Nerdy Fun for the Holidays!

Since I am not sure that I will be posting again before the end of the year (I hope so, but I also have the feeling that you will be busy with your own holiday events), I wanted to make this a fun post that will make you smile.

Happy Helium Holidays

The APS Physics Buzz Blog team performed this wonderful rendition of Carol of the Bells using helium or sulfur hexafluoride to modify their voices and a harmonious, hilarious way!  Many people are familiar with the fact that if you inhale helium your voice becomes much higher pitched.  This is because the helium gas is so much lighter than air, it allows your vocal cords to vibrate at a higher frequency producing the high pitch.  Sulfur hexafluoride is sometimes known as the anti-helium since it is so much heavier than helium, if causes your vocal cords to vibrate much slower producing a deep, low pitch.

The beginning of this video features Becky Thompson-Flagg who is the Head of Public Outreach for the APS and is also the model for the Spectra superhero character comic books (read here about that).  She explains the physics behind the voice changes and the mild peril involved in this performance.  Then the concert begins :)

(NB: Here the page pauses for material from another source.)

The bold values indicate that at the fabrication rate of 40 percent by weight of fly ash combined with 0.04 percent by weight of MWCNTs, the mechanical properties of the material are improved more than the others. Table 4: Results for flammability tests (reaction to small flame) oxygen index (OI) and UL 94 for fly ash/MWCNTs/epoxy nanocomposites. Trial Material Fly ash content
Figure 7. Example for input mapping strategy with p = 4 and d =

Interactive Relativity Tutorial - Al's Relativistic Adventures

Al's Relativistic Adventures is an animated tutorial on special relativity.  While this is appropriate for middle school students, I found the lessons to be very accurate and the authors are talented at communicating complicated concepts in easy to understand ways (I even learned how to better communicate some concepts from working through this activity).  Once you are done, you are even awarded a certificate - I printed mine out and hung it in my office :)

Play the GRB Lottery

Gamma ray bursts (GRBs) are the most luminous events to be observed in the Universe and their origins, other than that they are produce from extraordinary energetic events), are still not certain.  They play a vital role to LIGO since whatever produces them could have produced gravitational waves and observe these gravitational waves may uncover the cause of these explosions.

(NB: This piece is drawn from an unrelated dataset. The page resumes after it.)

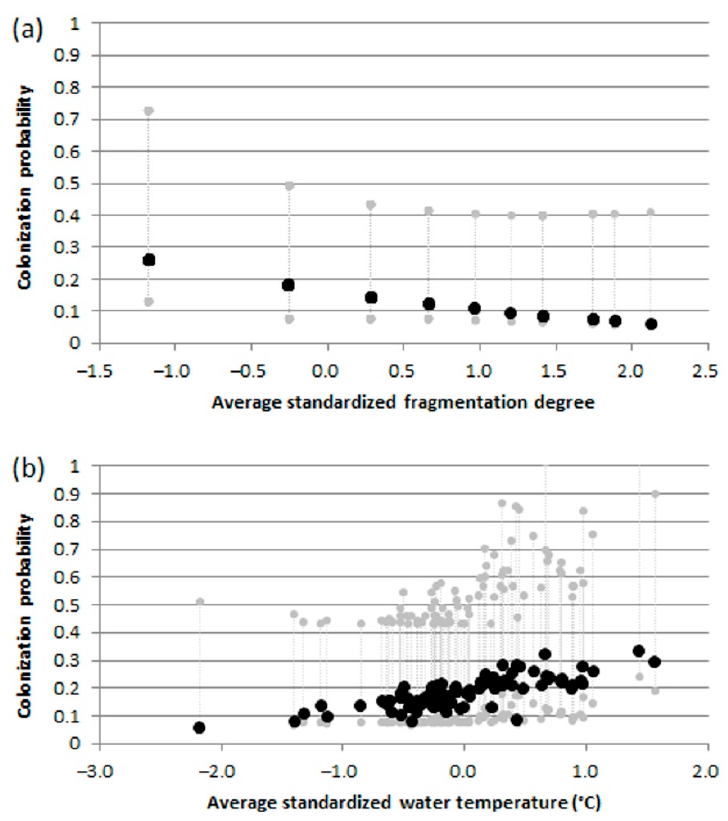
Figure 10. Barbus barbus : effects of fragmentation degree ( a ), and water temperature ( b ) on colonization probabilities from the best informative models. Dashed gray lines indicate upper and lower 95% confidence intervals.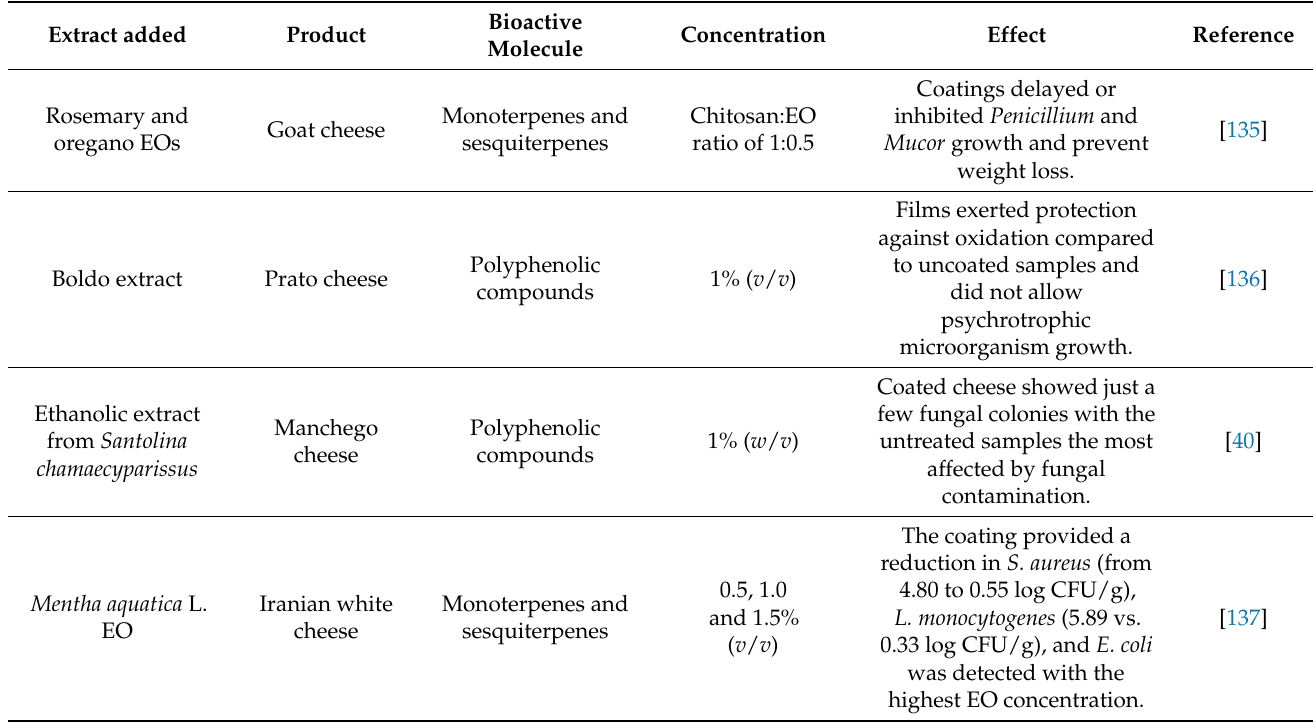
Table 5. Natural extracts incorporated in chitosan-based films and coatings for dairy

There are several satellites currently in orbit around the Earth detecting these GRBs.  One of these is the Swift satellite and they have a fun GRB Lottery to play on their website (free to play, of course).  You are presented a map of the sky that has locations of past detected GRBs (notice that there is no area on the sky that is favored over another so any guess is really as good as another).  You then click on an area that you would like to select as your own and if you are the closest guess to a GRB within the two weeks, you win!  "What do you win?" you say...  Well, you get a nifty certificate commemorating your good fortune and the Swift outreach staff will send you a small gift (I got a nice package of education materials including a poster).

I played the GRB Lottery once and I won!  I decided that I would retire from my glorious reign so that the rest of you can have a chance!  :P  Below is the certificate I earned which is hanging proudly in my office:

This webpage (www.PhysicsSongs.org) has an amazing collection of covers to well known songs with physics lyrics.  They even have a special page of physics related carols!  I have to admit to getting lost on the page and chuckling to myself (and feeling even more nerdy than usual)!